(TASK GOAL) Rewrite the lines of all the entries below as one numbered list. Leave out the blank lines and the pictures.

(Data visualization images)
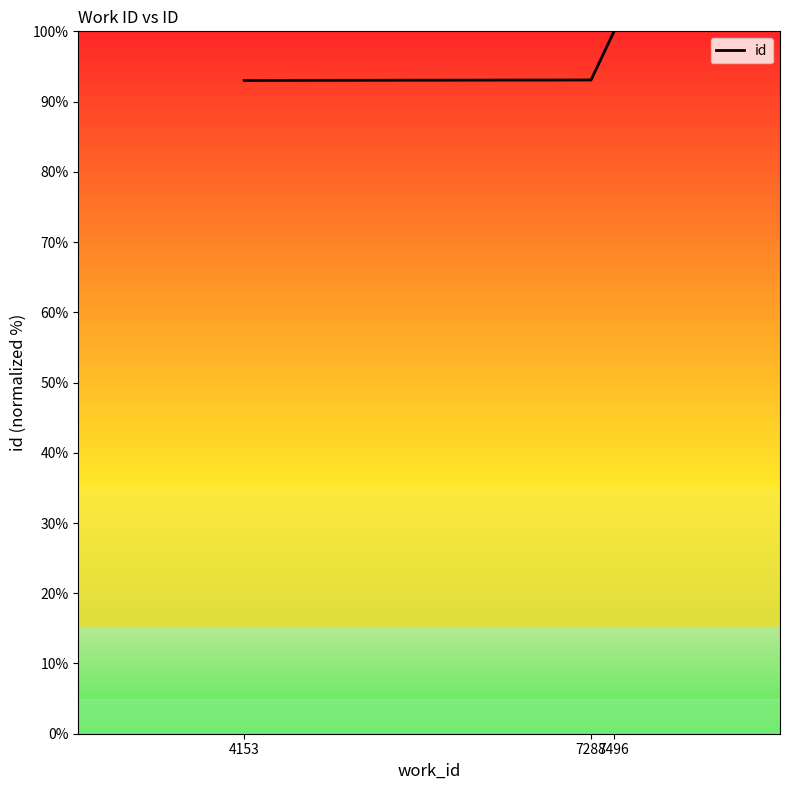

True or false: the data shows 93.1 at 7288.

True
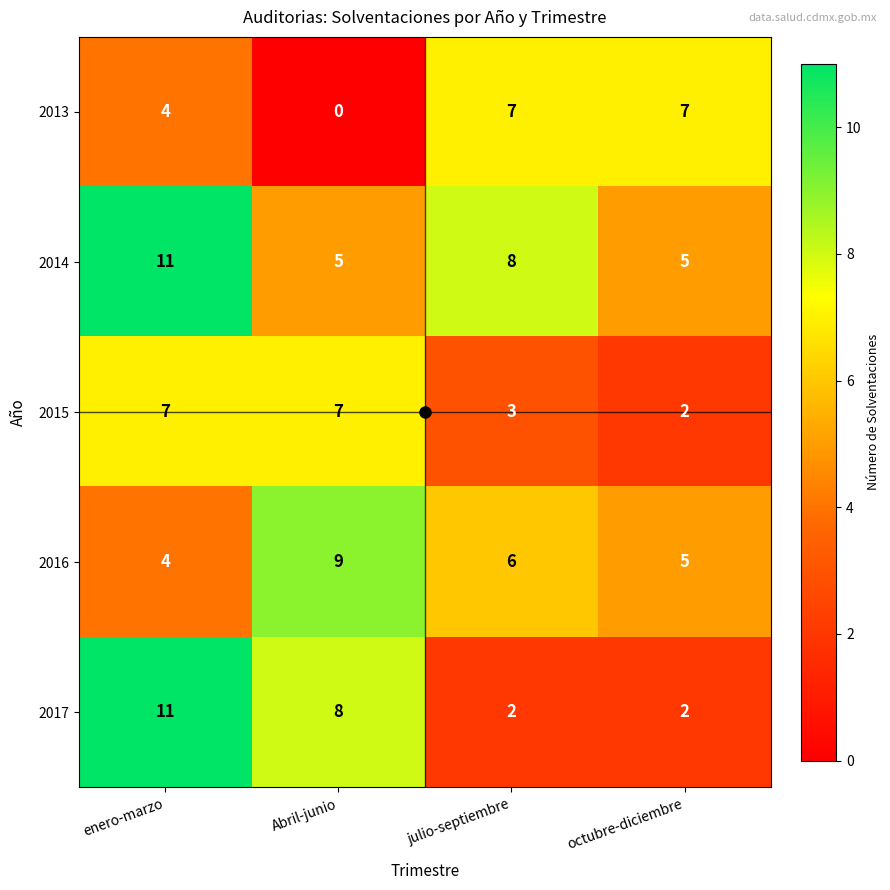

At julio-septiembre, list the series in order from smallest to largest.

2017, 2015, 2016, 2013, 2014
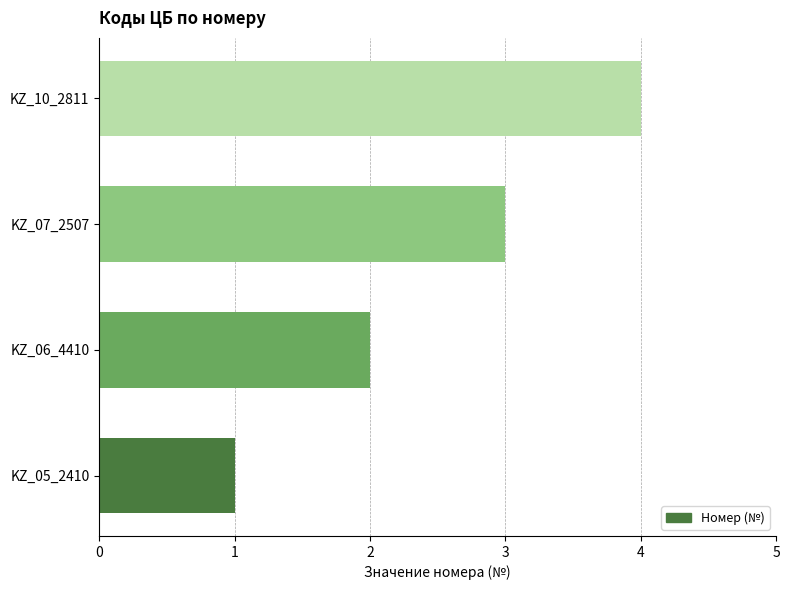

Count the values in the range 2 to 4.

3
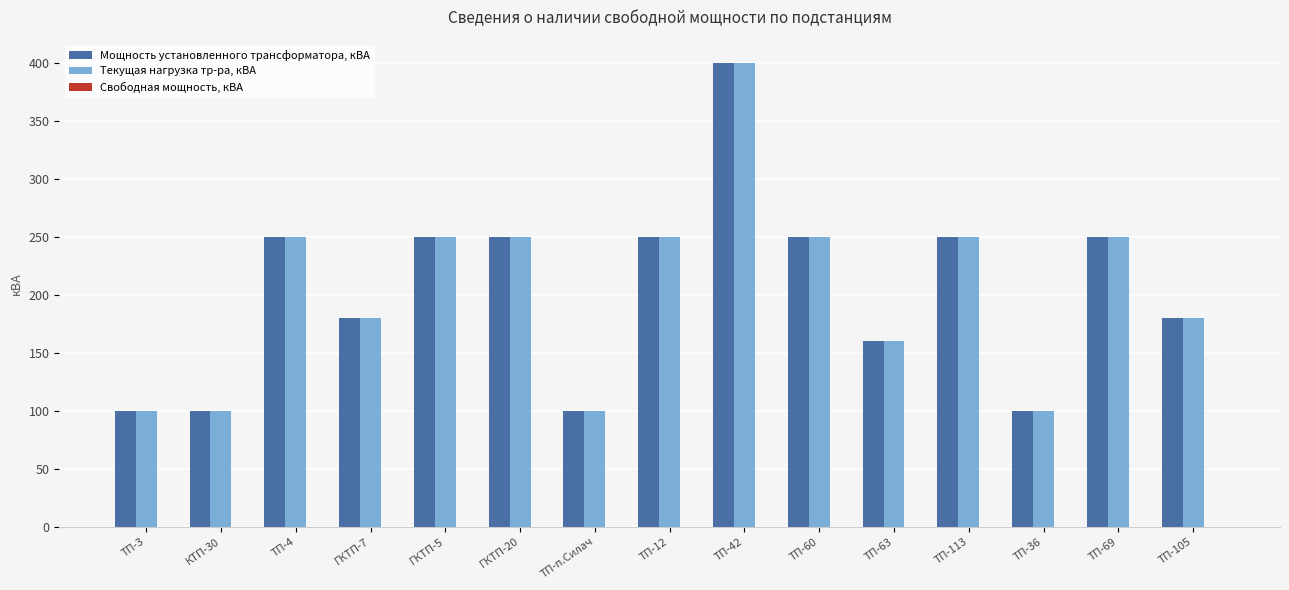

How many bars are there in each group?

2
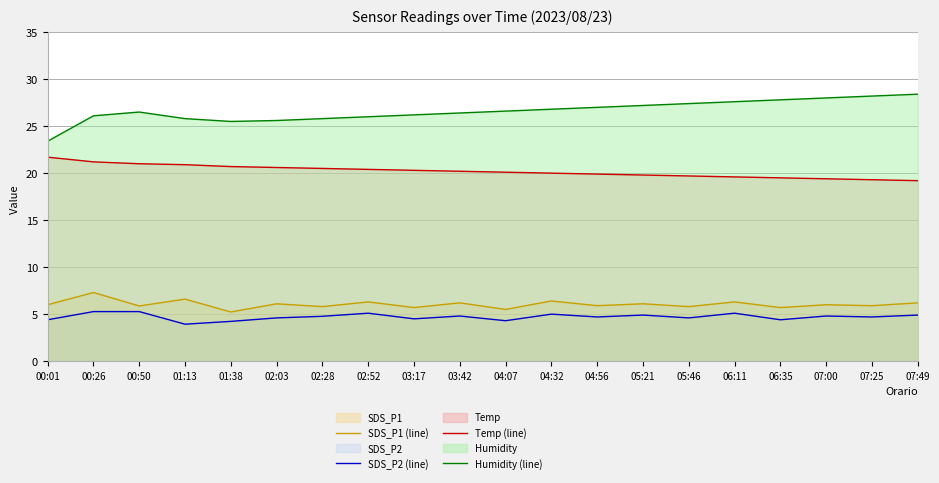

At 00:26, list the series in order from largest to smallest.

Humidity (line), Temp (line), SDS_P1 (line), SDS_P2 (line)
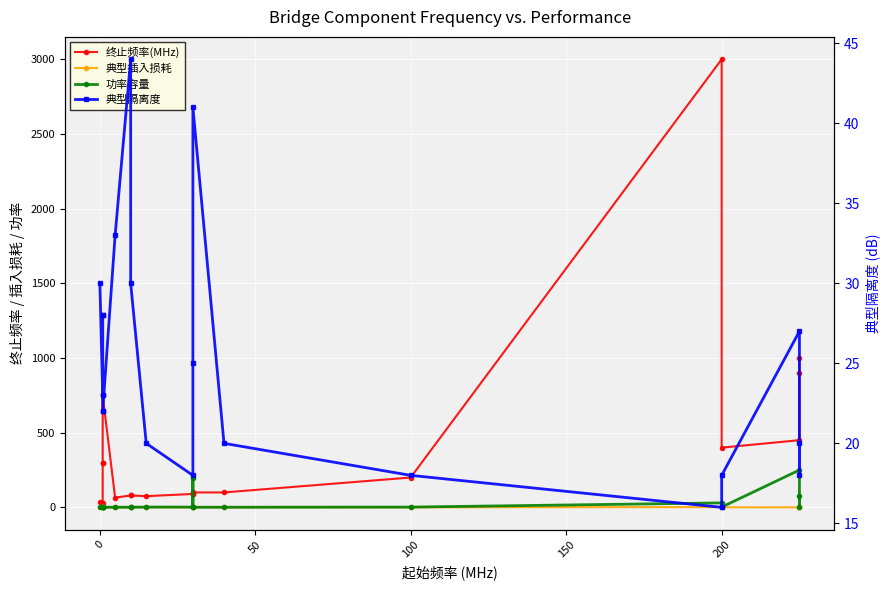

The value of 典型隔离度 at 11 is 6.8. True or false?

False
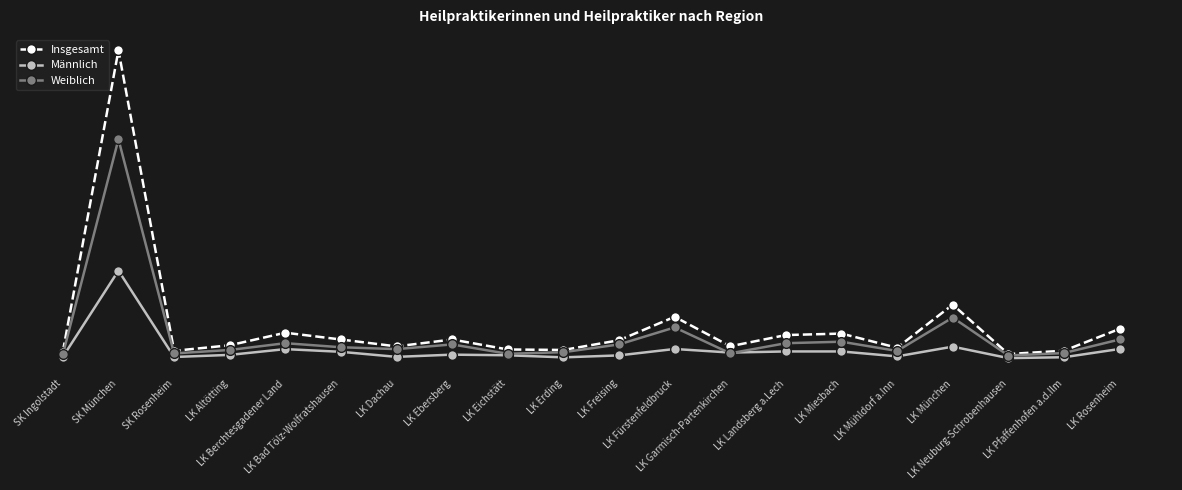

Is the value of Männlich at LK Neuburg-Schrobenhausen greater than the value of Weiblich at LK Altötting?

No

(SOLUTION FOR THIS PROBLEM)
1. True or false: the data shows 93.1 at 7288.
2. True
3. At julio-septiembre, list the series in order from smallest to largest.
4. 2017, 2015, 2016, 2013, 2014
5. Count the values in the range 2 to 4.
6. 3
7. How many bars are there in each group?
8. 2
9. At 00:26, list the series in order from largest to smallest.
10. Humidity (line), Temp (line), SDS_P1 (line), SDS_P2 (line)
11. The value of 典型隔离度 at 11 is 6.8. True or false?
12. False
13. Is the value of Männlich at LK Neuburg-Schrobenhausen greater than the value of Weiblich at LK Altötting?
14. No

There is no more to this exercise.